#### Source data:
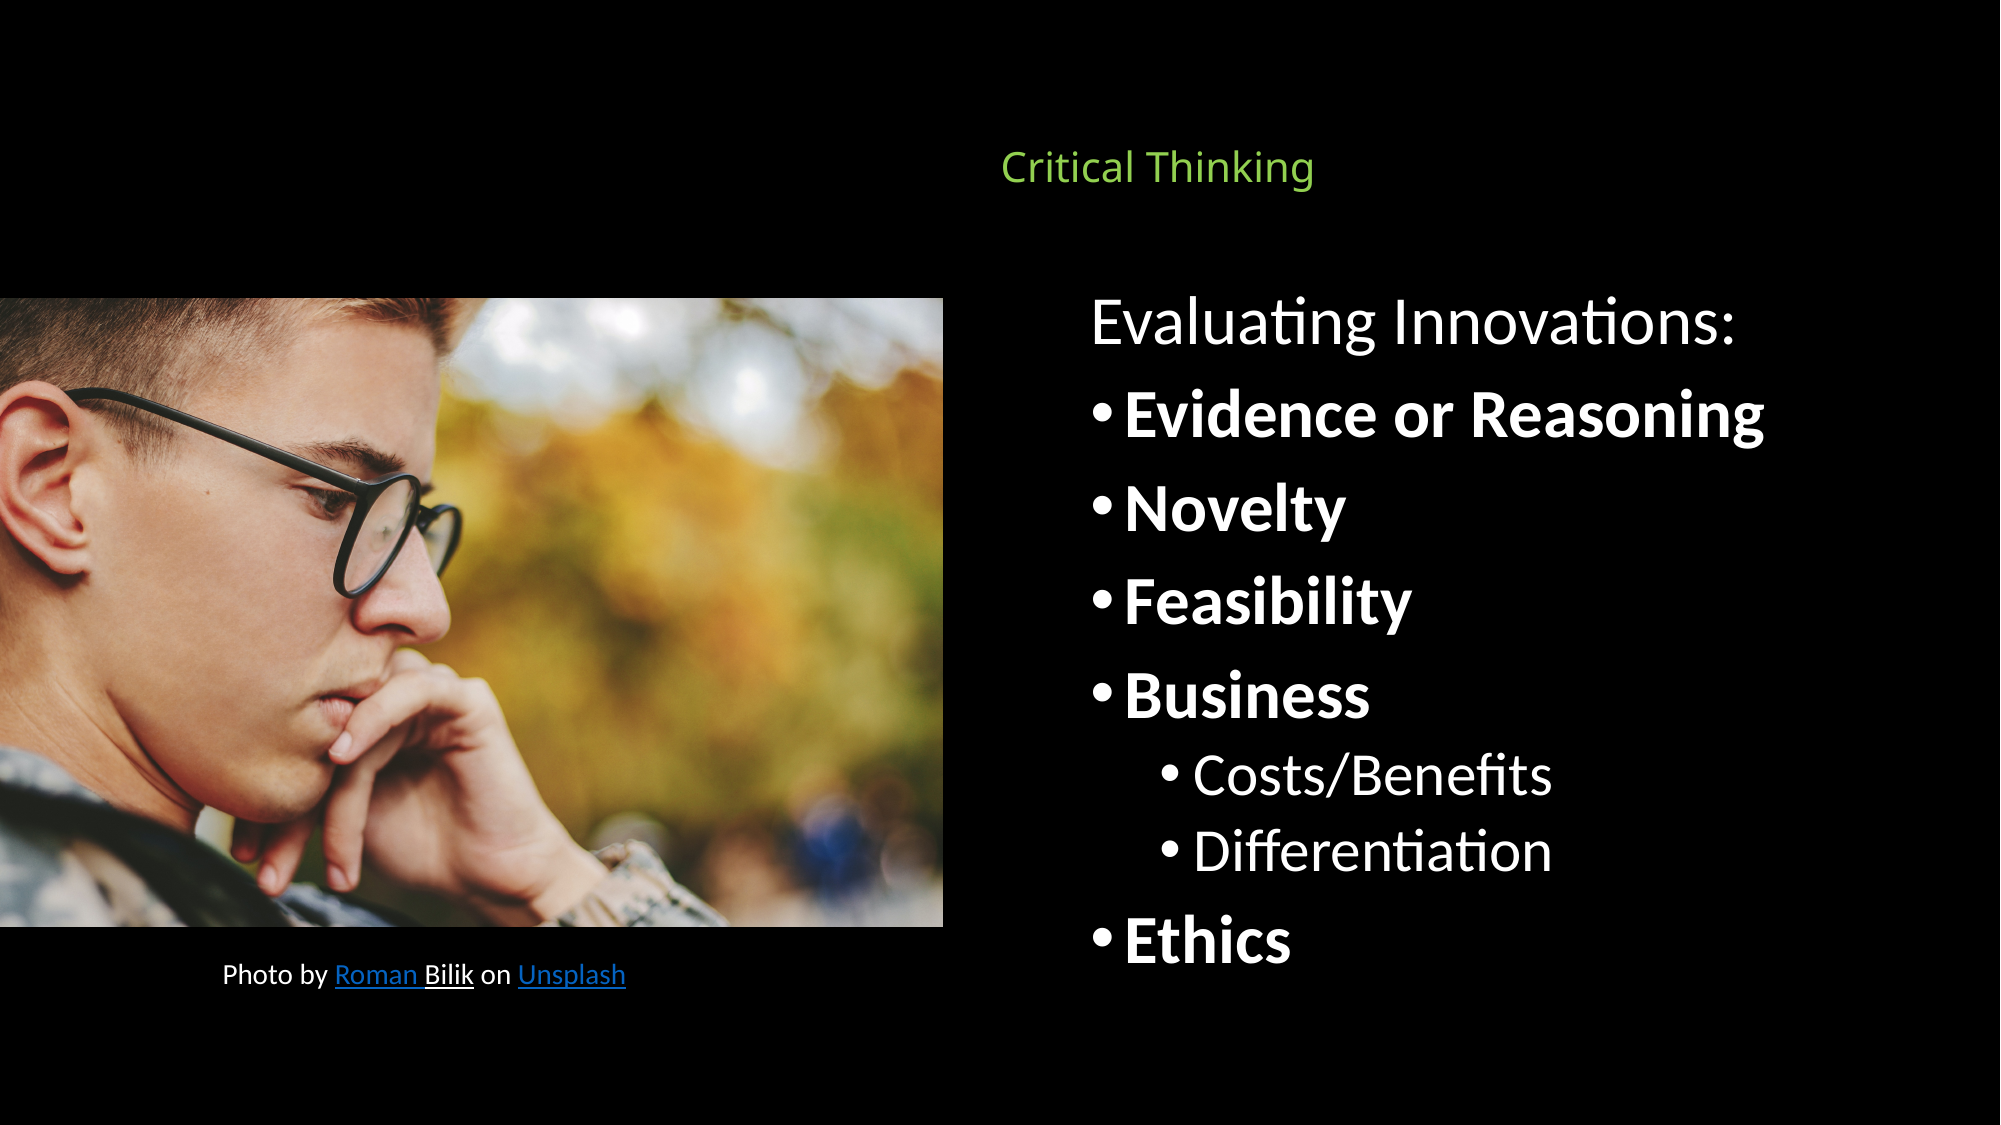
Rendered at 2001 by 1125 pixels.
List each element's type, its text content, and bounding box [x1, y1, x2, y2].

picture [0, 298, 943, 928]
text_box Photo by Roman Bilik on Unsplash [207, 948, 651, 999]
title Critical Thinking [985, 59, 1863, 278]
list Evaluating Innovations: Evidence or Reasoning Novelty Feasibility Business Costs/Benefits Differentiation Ethics [1075, 277, 1929, 992]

#### Work instructions:
For this exercise, copy the entries above exactly and skip any picture.

#### Answer space:
Rendered at 2001 by 1125 pixels.
List each element's type, its text content, and bounding box [x1, y1, x2, y2].

picture [0, 298, 943, 928]
text_box Photo by Roman Bilik on Unsplash [207, 948, 651, 999]
title Critical Thinking [985, 59, 1863, 278]
list Evaluating Innovations: Evidence or Reasoning Novelty Feasibility Business Costs/Benefits Differentiation Ethics [1075, 277, 1929, 992]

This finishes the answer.